第27話 キミのことが好きなわたしが好き
第27話 キミのことが好きなわたしが好き
霧ヶ峰桜は、自分のことが嫌いだった——
理由を言葉にするのは、昔から得意じゃない。ただ、感情を外に出すたびに、何かが壊れてしまう気がしていた。
笑うのも、怒るのも、泣くのも、全部が怖かった。だから、何も感じていないふりをしていた。いや……実際に何も感じてなかったのかもしれない。
しかし、それは彼と出会ってから変わった。二人の始まりは、普通とは言えないものだった。彼は桜の目の前に降ってきた。比喩ではなく、言葉通りの意味で。そのことが桜の感情を揺さぶった。彼との出会いは、桜の中で静かに残った。
ある日突然、世界が輝き出したわけでもない。
気づけば、呼吸が楽になっていた。
気づけば、笑うことが増えていた。
感情に色がついた、という表現は少し恥ずかしい。それでも世界の輪郭が、前よりはっきり見える。
彼は、誰にでも優しい。声のかけ方も、距離の取り方も、自然で軽い。無理をしている様子はなく、当たり前のようにそうしている。気づけば人が集まっていて、気づけば誰かの目に好意が浮かんでいる。
……ずるいと思った。
モテるからずるいわけじゃない。その優しさが、特別なものじゃないところが、ずるい。
桜に対しても、誰に対しても同じように接して、同じように笑う。だから、ずるい。
しかし、桜は知っている。誰にでも優しい彼だけれど、二人きりの時だけは少し違う。
歩く速度が、いつもよりわずかに遅くなる。人混みでは、無言のまま立ち位置が変わる。疲れている日は、何も言わずに飲み物が差し出される。
全部、言葉にしない。説明もしない。確認もしない。
それが、ずるい。だから——
ある日、二人での帰り道。夕暮れが街を柔らかく染めていた。信号待ちの間、桜は彼の後ろに立っていた。人の流れを避けるために、ほんの一歩だけ。
——信号が変わった。だけど、桜の足は動かない。まるで何かを試しているようだった。
青に変わった信号。彼は数歩進む。桜はまだ動けない。
ふいに彼は振り返った……しかし、何かを言うことはなかった。
ただ、当然のように手が伸びてくる。拒む理由はなかった。考える前に、指先が触れて絡んでいた。迷いもためらいもない動き。まるで、そうするのが決まっていたように。
そして、そのまま歩き出しても、手は離れなかった。道が曲がっても、会話が途切れても、結局、最後まで繋がれたままだった——離したくないと思った。
昔の桜は、あまり笑わない子供だった。感情を表に出さないことで、何かを守っているつもりだった。

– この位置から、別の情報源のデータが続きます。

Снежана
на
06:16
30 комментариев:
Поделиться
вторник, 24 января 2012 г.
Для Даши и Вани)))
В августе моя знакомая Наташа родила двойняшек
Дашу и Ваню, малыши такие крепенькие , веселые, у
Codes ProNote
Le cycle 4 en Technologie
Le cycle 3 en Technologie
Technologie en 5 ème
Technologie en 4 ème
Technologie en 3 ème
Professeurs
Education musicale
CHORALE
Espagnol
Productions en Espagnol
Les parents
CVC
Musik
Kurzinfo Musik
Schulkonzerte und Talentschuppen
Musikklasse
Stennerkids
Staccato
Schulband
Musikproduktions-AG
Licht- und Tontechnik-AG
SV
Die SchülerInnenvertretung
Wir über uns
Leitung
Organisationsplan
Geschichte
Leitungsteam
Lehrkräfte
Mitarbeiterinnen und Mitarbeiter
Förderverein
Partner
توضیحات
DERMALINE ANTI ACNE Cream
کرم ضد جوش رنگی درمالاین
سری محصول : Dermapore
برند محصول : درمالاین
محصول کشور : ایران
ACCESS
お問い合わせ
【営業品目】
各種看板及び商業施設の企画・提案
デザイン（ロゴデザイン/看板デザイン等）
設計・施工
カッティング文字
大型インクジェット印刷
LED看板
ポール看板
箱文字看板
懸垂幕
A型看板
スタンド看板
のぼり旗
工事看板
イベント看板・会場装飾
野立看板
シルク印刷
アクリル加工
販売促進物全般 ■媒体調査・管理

今は違う。笑って、悩んで、ヤキモチを焼くし、寂しくもなる。心がうるさい。
でも——それが嫌ではなかった。
キミは、知らないでしょうね。優しくて、ずるいキミは。
どれほどわたしが、この感情に振り回されているかを。どれほど、この胸の奥が騒がしいかを。わたしからは教えてあげない。それくらいのイジワルは許してほしい。
わたしは、自分のことが嫌いだった。
けど今は——キミのことが好きなわたしが好きだから、この気持ちに素直になろうと思った。そして、いつか——
机の上にある小箱を、誰もいない部屋で開ける。中で光るのは、小さな指輪。ピンクゴールドのシンプルなデザイン。主張しすぎないその輪郭を、指でなぞった。
——確かめるように何度も。
離れないことを。
選んだことを。
そして、今の自分の気持ちを問いかけるように。
指輪は、何も答えない。
形があっても、心まで保障されるわけじゃない。
今日も、桜は指輪を左手の薬指に戻す。その指は、もう指輪の形を覚えていた。
「たまには……言葉で伝えてほしいんだけどな」
桜は息を吐いて——小さく困ったように微笑んだ。